Why did “GPT 4.5 turbo” become a big deal, and what evidence undermined it?
What makes OpenChat 3.5’s pitch different from many open-source releases?
How does Mistral AI’s 2024 promise change the competitive landscape?
What does “AI-first hardware” mean here, and why does it matter for inference?
How are music and audio tools expanding access across major platforms?
What’s notable about Domo AI’s video style transfer examples?
Review Questions
- What alternative explanation is offered for “GPT 4.5 turbo” appearing in ChatGPT without confirming a real model upgrade?
- Which open-source model is highlighted as a 7B coding-focused option, and what benchmark comparisons are used to support its performance claim?

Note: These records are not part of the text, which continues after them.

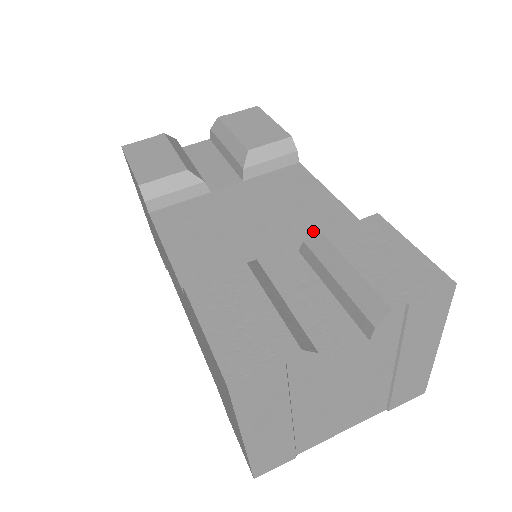
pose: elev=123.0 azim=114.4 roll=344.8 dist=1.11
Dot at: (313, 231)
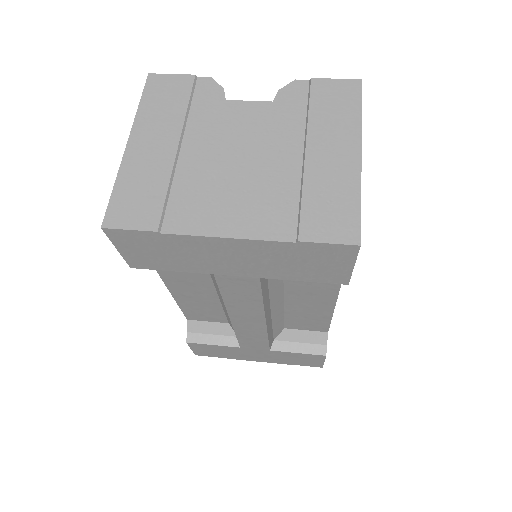
Dot at: occluded
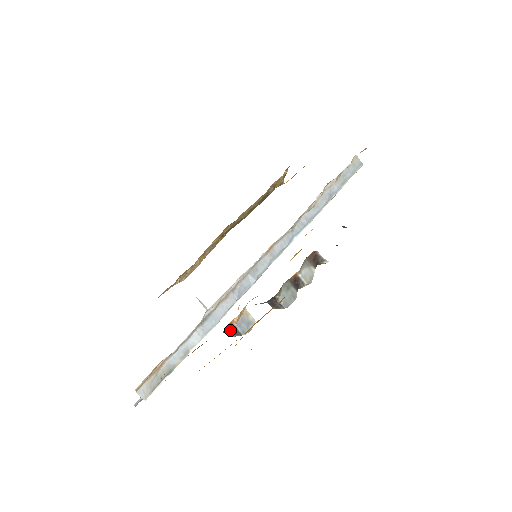
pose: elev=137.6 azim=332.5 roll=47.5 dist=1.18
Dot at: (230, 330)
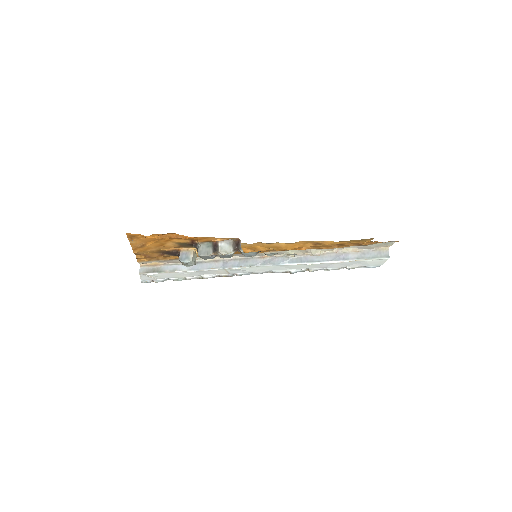
Dot at: (179, 255)
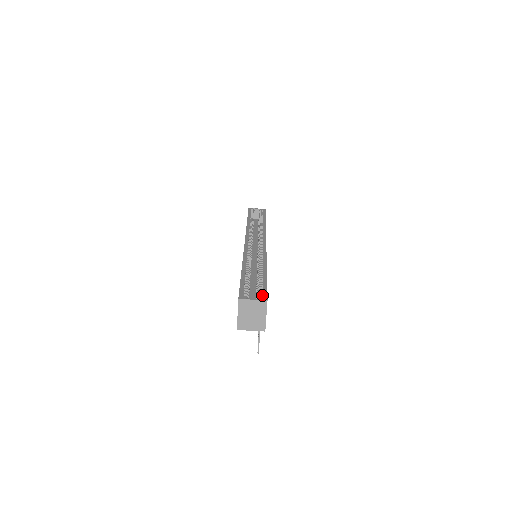
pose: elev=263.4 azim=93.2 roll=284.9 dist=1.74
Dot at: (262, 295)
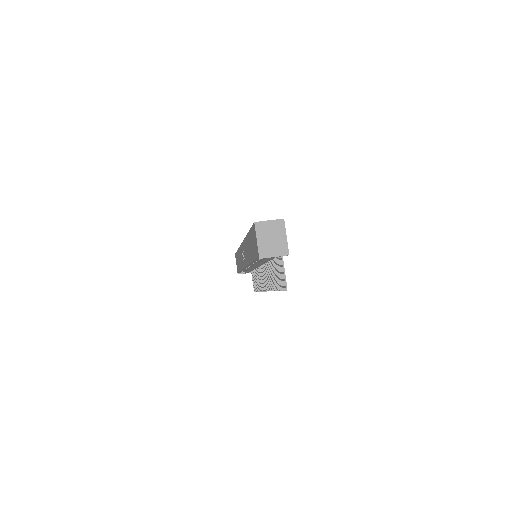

- How do AI-first Transformer-focused chips change the cost/speed equation compared with running inference on standard GPUs?
Key Points
- 1
“GPT 4.5 turbo” chatter grew from alleged labeling differences across ChatGPT platforms, but the GPT-4.5 leak narrative was publicly dismissed and the behavior reportedly wasn’t consistently reproducible.
- 2
OpenChat 3.5 is positioned as a fully open-source 7B model focused on coding performance, with benchmark comparisons suggesting it can match or beat free ChatGPT 3.5 on some tests and outperform Grok in others.
- 3
Mistral AI’s CEO claims Mistral will release an open-source “GPT-4 level” model in 2024, intensifying pressure on OpenAI’s next major release.
- 4
AI-first hardware approaches hardwire Transformer inference into chips/servers to improve speed and reduce cost, potentially enabling larger models at similar throughput.
- 5
Microsoft’s Suno AI integration brings prompt-to-song generation into Bing Chat and Microsoft Copilot via a plugin, while Stable Audio’s beta is limited to Pro users and currently generates shorter clips.
- 6
Domo AI is highlighted for video-to-video style changes (anime, pixel art) that keep motion and facial consistency more convincingly than earlier style transfer methods.